Fort Chambray wins a place on Europe's most endangered list, beating a Hungarian watermill

Gozo lands a coveted European podium finish, a 10,000 euro cheque, and a 277-year-old plan to finally build a town on the fort, now back on schedule.

Gozo has done it again. This year the British Barracks at Fort Chambray were named one of Europe’s 7 Most Endangered heritage sites, a continental honour handed to just seven places a year. Malta entered one nominee. Malta placed. We could not be prouder.

Fourteen sites were shortlisted across the continent and seven made the final cut. Our barracks saw off a watermill in Hungary, a gunpowder factory in Portugal, and a brewery in Serbia, none of which, we note, had a five-star aparthotel already approved on top of them. To be endangered is one thing. To be endangered with a 319-space underground car park signed off is another league entirely.

The accolade arrives with a 10,000 euro conservation grant, payable toward the upkeep of a building that conservationists calculate is cleared to lose around 85 percent of its historic fabric. Every euro counts, and at that ratio each one will be working especially hard.

The town the Knights always wanted

Fort Chambray was begun in 1749 as the citadel of a brand new fortified town, a baroque grid around a central piazza, meant to one day replace the old Cittadella as the capital of Gozo. The town was never built. Time ran out, money ran out, and for 277 years the hilltop simply waited.

It is waiting no longer. The approved scheme delivers 105 luxury residences, a 114-room aparthotel, and that handsome car park, all behind a single discreet gate. The fortified town the Order dreamed of is finally arriving, a little behind schedule and with a residents’ committee. Some visions just need the right concession terms.

Built to keep people out, mission resumed

The fort was raised to defend Gozo from invaders. After nearly three centuries off duty it returns to active service, as a gated community defending the island at last from its own residents, the occasional day-tripper, and the harsh threat of unobstructed coastal views. The drawbridge era is back, this time with a fob.
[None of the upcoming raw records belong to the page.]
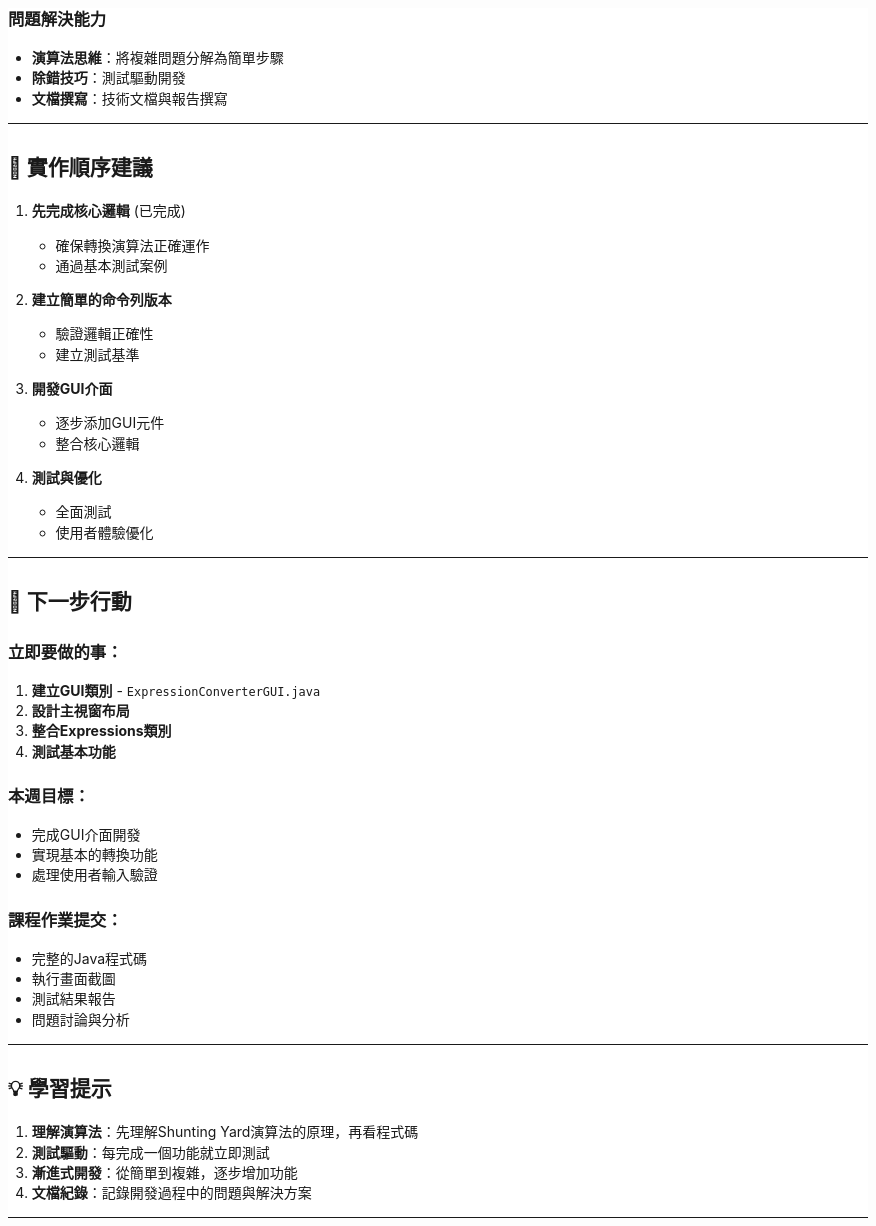 ### 問題解決能力
- **演算法思維**：將複雜問題分解為簡單步驟
- **除錯技巧**：測試驅動開發
- **文檔撰寫**：技術文檔與報告撰寫

---

## 📝 實作順序建議

1. **先完成核心邏輯** (已完成)
   - 確保轉換演算法正確運作
   - 通過基本測試案例

2. **建立簡單的命令列版本**
   - 驗證邏輯正確性
   - 建立測試基準

3. **開發GUI介面**
   - 逐步添加GUI元件
   - 整合核心邏輯

4. **測試與優化**
   - 全面測試
   - 使用者體驗優化

---

## 🚀 下一步行動

### 立即要做的事：
1. **建立GUI類別** - `ExpressionConverterGUI.java`
2. **設計主視窗布局**
3. **整合Expressions類別**
4. **測試基本功能**

### 本週目標：
- 完成GUI介面開發
- 實現基本的轉換功能
- 處理使用者輸入驗證

### 課程作業提交：
- 完整的Java程式碼
- 執行畫面截圖
- 測試結果報告
- 問題討論與分析

---

## 💡 學習提示

1. **理解演算法**：先理解Shunting Yard演算法的原理，再看程式碼
2. **測試驅動**：每完成一個功能就立即測試
3. **漸進式開發**：從簡單到複雜，逐步增加功能
4. **文檔紀錄**：記錄開發過程中的問題與解決方案

---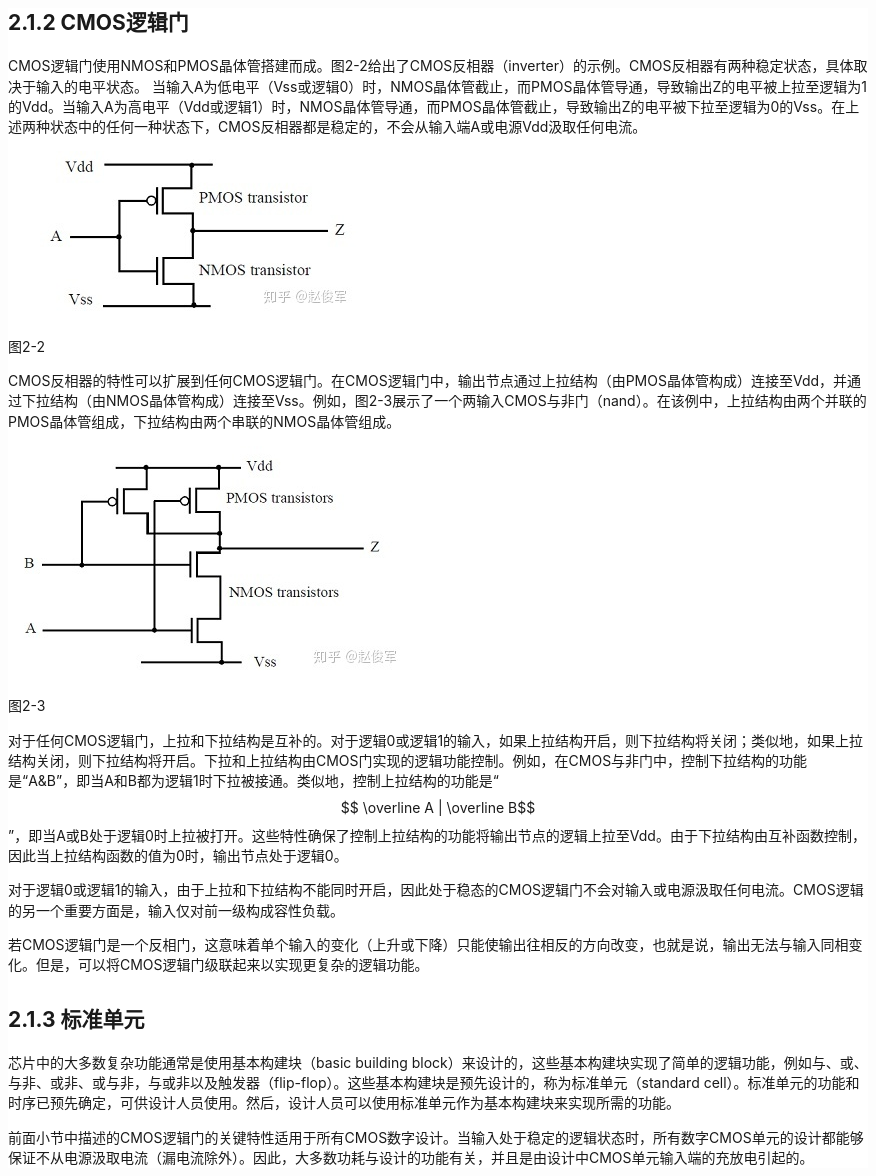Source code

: ## 2.1.2 CMOS逻辑门

CMOS逻辑门使用NMOS和PMOS晶体管搭建而成。图2-2给出了CMOS反相器（inverter）的示例。CMOS反相器有两种稳定状态，具体取决于输入的电平状态。 当输入A为低电平（Vss或逻辑0）时，NMOS晶体管截止，而PMOS晶体管导通，导致输出Z的电平被上拉至逻辑为1的Vdd。当输入A为高电平（Vdd或逻辑1）时，NMOS晶体管导通，而PMOS晶体管截止，导致输出Z的电平被下拉至逻辑为0的Vss。在上述两种状态中的任何一种状态下，CMOS反相器都是稳定的，不会从输入端A或电源Vdd汲取任何电流。

![img](02STA概念/v2-29854db71935530a41bbc14294e8e2f1_1440w.jpg)

图2-2

CMOS反相器的特性可以扩展到任何CMOS逻辑门。在CMOS逻辑门中，输出节点通过上拉结构（由PMOS晶体管构成）连接至Vdd，并通过下拉结构（由NMOS晶体管构成）连接至Vss。例如，图2-3展示了一个两输入CMOS与非门（nand）。在该例中，上拉结构由两个并联的PMOS晶体管组成，下拉结构由两个串联的NMOS晶体管组成。

![img](02STA概念/v2-e56ce42dd76f7ec56ac66d4e2a2705fc_1440w.jpg)

图2-3

对于任何CMOS逻辑门，上拉和下拉结构是互补的。对于逻辑0或逻辑1的输入，如果上拉结构开启，则下拉结构将关闭；类似地，如果上拉结构关闭，则下拉结构将开启。下拉和上拉结构由CMOS门实现的逻辑功能控制。例如，在CMOS与非门中，控制下拉结构的功能是“A&B”，即当A和B都为逻辑1时下拉被接通。类似地，控制上拉结构的功能是“ $$ \overline A | \overline B$$”，即当A或B处于逻辑0时上拉被打开。这些特性确保了控制上拉结构的功能将输出节点的逻辑上拉至Vdd。由于下拉结构由互补函数控制，因此当上拉结构函数的值为0时，输出节点处于逻辑0。

对于逻辑0或逻辑1的输入，由于上拉和下拉结构不能同时开启，因此处于稳态的CMOS逻辑门不会对输入或电源汲取任何电流。CMOS逻辑的另一个重要方面是，输入仅对前一级构成容性负载。

若CMOS逻辑门是一个反相门，这意味着单个输入的变化（上升或下降）只能使输出往相反的方向改变，也就是说，输出无法与输入同相变化。但是，可以将CMOS逻辑门级联起来以实现更复杂的逻辑功能。

## 2.1.3 标准单元

芯片中的大多数复杂功能通常是使用基本构建块（basic building block）来设计的，这些基本构建块实现了简单的逻辑功能，例如与、或、与非、或非、或与非，与或非以及触发器（flip-flop）。这些基本构建块是预先设计的，称为标准单元（standard cell）。标准单元的功能和时序已预先确定，可供设计人员使用。然后，设计人员可以使用标准单元作为基本构建块来实现所需的功能。

前面小节中描述的CMOS逻辑门的关键特性适用于所有CMOS数字设计。当输入处于稳定的逻辑状态时，所有数字CMOS单元的设计都能够保证不从电源汲取电流（漏电流除外）。因此，大多数功耗与设计的功能有关，并且是由设计中CMOS单元输入端的充放电引起的。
A barracks, beautifully relocated

Conservation has come a long way. Rather than leave the British-era barracks standing out in the weather, the plan carefully dismantles the façade and re-erects it inside the new hotel, with several additional floors stacked neatly on top. Think of it as a Piranesi etching brought to life: the romantic ruin preserved exactly as found, then fitted with a lobby, a lift core, and climate control. The barracks were, by some accounts, the first overseas married quarters of the British Empire. They will now be the first to come with a residents-only pool.

PLAN YOUR VISIT: the barracks remain on view this season, weather and contractors permitting. As Europe’s heritage community has now confirmed in writing, there has never been a better time to see them. Preferably soon.